The statements said that
five survivors from U-27 managed to board Nicosian,
while the rest were shot and killed on Herbert's orders while clinging to the
merchant vessel's lifeboat falls. It was further stated that when Herbert
ordered his Marines to board Nicosian, he gave the order "take
no prisoners". Four German sailors were found in Nicosian's
engine room and propeller shaft tunnel, and were killed. According to the
witness statements, U-27's commander was shot while swimming
towards Baralong.
The memorandum demanded
that the captain and crew of Baralong be tried for the murder
of unarmed German sailors, threatening to "take the serious decision of
retribution for an unpunished crime" Sir Edward Grey replied
through the American ambassador that the incident could be grouped together
with the Germans' sinking of SS Arabic, their attack on a stranded
British submarine on the neutral Danish coast, and their attack on the
steamship Ruel, and suggested that they be placed before a tribunal
composed of US Navy officers.
German
reaction
A debate took place in
the Reichstag on 15 January 1916, where the
incident was described as a "cowardly murder" and Grey's note as
being "full of insolence and arrogance” It was announced that
reprisals had been decided, but not what they would be.
Meanwhile, the Military
Bureau for the Investigation of Violations of the Laws of War (German: Militäruntersuchungstelle für Verletzungen des
Kriegsrechts) added Baralong's commanding officer, whose name was known only
as "Captain William McBride", to the Prussian Ministry of War's
"Black List of Englishmen who are Guilty of Violations of the Laws of War
vis-à-vis Members of the German Armed Forces".
HMS Baralong's
actions caused the Kaiserliche Marine to cease conforming to
the Prize Rules and
to practise unrestricted submarine warfare. During
the Second World War, it was cited as a reason for the Kriegsmarine to
do the same. A German medal was issued commemorating the event.
As a precaution to
protect the ships against any reprisals against their crews, HMS Baralong was
renamed HMS Wyandra and transferred to the
Mediterranean. Baralong's name was deleted from Lloyd's Register.

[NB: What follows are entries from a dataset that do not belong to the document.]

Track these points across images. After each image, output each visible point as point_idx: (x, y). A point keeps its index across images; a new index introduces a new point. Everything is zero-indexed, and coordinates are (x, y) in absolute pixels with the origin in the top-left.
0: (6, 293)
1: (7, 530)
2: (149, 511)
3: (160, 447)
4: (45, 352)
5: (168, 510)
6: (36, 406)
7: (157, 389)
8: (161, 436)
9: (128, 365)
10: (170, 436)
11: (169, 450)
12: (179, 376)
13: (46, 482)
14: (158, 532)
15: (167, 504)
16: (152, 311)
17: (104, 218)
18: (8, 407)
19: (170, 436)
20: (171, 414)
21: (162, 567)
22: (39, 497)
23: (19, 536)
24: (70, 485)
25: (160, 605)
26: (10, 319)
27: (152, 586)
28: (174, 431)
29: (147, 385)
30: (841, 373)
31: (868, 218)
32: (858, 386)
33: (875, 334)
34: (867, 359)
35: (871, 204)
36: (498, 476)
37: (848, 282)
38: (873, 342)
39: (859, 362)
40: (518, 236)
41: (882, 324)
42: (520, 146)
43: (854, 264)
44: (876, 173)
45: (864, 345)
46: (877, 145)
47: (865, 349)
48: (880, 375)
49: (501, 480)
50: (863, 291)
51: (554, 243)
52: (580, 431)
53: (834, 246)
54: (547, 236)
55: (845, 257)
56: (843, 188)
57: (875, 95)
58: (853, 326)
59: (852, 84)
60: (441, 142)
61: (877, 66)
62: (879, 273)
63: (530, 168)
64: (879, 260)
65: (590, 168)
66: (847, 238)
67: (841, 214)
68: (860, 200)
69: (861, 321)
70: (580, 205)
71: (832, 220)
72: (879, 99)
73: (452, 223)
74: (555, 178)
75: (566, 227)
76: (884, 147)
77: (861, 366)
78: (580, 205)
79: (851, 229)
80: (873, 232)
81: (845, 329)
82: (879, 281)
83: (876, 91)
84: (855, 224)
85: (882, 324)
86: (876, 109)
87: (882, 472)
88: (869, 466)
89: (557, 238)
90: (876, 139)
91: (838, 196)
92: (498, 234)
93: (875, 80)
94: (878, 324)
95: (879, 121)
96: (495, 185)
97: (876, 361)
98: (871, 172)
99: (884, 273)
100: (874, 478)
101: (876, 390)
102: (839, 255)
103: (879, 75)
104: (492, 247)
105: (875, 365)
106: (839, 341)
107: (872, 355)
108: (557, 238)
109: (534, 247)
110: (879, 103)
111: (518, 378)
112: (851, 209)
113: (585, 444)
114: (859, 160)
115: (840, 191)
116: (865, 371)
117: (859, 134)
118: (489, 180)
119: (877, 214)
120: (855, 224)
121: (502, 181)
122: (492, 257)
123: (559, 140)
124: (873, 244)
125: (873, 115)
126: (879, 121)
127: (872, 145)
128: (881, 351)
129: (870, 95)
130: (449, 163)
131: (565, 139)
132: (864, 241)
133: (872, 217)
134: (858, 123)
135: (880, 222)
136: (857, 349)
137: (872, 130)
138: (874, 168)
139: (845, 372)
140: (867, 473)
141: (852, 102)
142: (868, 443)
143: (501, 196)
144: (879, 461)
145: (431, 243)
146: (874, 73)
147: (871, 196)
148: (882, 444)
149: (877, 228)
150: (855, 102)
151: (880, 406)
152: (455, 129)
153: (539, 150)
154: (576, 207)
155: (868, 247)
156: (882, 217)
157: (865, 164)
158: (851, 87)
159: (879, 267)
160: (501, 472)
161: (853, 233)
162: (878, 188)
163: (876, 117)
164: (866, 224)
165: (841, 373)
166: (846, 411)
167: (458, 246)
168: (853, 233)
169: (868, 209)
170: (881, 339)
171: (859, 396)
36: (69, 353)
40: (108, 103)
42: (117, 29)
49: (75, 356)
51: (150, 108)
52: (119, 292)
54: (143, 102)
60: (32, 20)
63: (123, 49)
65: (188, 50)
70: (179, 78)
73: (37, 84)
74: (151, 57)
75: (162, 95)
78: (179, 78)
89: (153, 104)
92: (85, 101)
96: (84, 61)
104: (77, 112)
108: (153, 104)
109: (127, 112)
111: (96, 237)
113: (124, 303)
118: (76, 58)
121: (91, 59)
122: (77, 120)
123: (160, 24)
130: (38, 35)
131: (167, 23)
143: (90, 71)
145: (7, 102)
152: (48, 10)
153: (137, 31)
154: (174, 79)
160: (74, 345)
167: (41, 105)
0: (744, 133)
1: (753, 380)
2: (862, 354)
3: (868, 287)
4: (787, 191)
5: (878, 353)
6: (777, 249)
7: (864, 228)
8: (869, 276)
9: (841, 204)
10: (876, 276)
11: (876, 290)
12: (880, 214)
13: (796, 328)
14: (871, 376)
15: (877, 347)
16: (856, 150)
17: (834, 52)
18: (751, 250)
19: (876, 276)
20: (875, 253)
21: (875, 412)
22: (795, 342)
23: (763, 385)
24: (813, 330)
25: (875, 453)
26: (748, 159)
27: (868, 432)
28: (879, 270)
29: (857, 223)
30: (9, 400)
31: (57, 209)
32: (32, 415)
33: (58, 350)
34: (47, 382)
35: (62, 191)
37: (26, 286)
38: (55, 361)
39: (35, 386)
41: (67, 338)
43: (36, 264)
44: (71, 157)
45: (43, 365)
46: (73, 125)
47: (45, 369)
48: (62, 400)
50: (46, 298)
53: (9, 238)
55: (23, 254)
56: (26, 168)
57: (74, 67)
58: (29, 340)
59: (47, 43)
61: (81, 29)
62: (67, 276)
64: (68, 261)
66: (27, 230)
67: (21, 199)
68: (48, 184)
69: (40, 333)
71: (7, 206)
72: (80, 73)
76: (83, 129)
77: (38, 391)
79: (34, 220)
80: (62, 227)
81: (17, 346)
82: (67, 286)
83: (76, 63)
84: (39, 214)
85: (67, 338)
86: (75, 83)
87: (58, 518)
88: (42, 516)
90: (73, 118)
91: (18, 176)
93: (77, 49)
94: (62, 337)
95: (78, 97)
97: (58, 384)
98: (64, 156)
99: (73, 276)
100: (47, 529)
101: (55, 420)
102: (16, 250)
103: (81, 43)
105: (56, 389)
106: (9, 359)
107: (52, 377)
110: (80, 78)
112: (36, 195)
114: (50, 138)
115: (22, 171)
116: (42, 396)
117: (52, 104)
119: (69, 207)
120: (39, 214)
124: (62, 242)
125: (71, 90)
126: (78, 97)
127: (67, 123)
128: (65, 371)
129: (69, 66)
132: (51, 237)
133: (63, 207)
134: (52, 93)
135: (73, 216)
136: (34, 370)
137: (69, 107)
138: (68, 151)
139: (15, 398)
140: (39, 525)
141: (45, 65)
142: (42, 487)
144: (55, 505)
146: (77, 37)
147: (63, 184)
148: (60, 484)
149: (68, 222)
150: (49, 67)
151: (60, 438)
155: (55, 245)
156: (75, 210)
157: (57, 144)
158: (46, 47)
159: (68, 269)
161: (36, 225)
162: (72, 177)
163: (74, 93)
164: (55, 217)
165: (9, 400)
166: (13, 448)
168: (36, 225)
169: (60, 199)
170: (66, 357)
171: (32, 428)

In 1916 Wyandra returned to the Ellerman & Bucknall Line
under the name Manica. Nicosian was renamed Nevisian,
and the crew was issued new Discharge Books, with the voyage omitted.
Baralong's
crew were later awarded £185 prize bounty for sinking U-27.
Second incident
Action
of 24 September 1915
On 24 September
1915, Baralong sank the U-boat U-41,
for which its commanding officer at the time, Lieutenant-Commander A.
Wilmot-Smith, was later awarded £170 prize bounty.
U-41 was
in the process of sinking SS Urbino with gunfire when Baralong arrived
on the scene, flying an American flag. When U-41 surfaced
near Baralong, the latter opened fire while continuing to fly the
American flag, and sank the U-boat.
Aftermath
of the second incident
Unlike the neutral
Americans in the first incident, the only witnesses to the second attack were
the German and British sailors present. Oberleutnant zur See Iwan Crompton, after
returning to Germany from a prisoner-of-war camp, reported that Baralong had
run down the lifeboat he was in; he leapt clear and was soon afterward taken
aboard Baralong. The British crew denied that they had run down the
lifeboat. Crompton later published an account of U-41's
exploits in 1917, U-41: der zweite Baralong-Fall, which termed the
sinking of U-41 a "second Baralong case".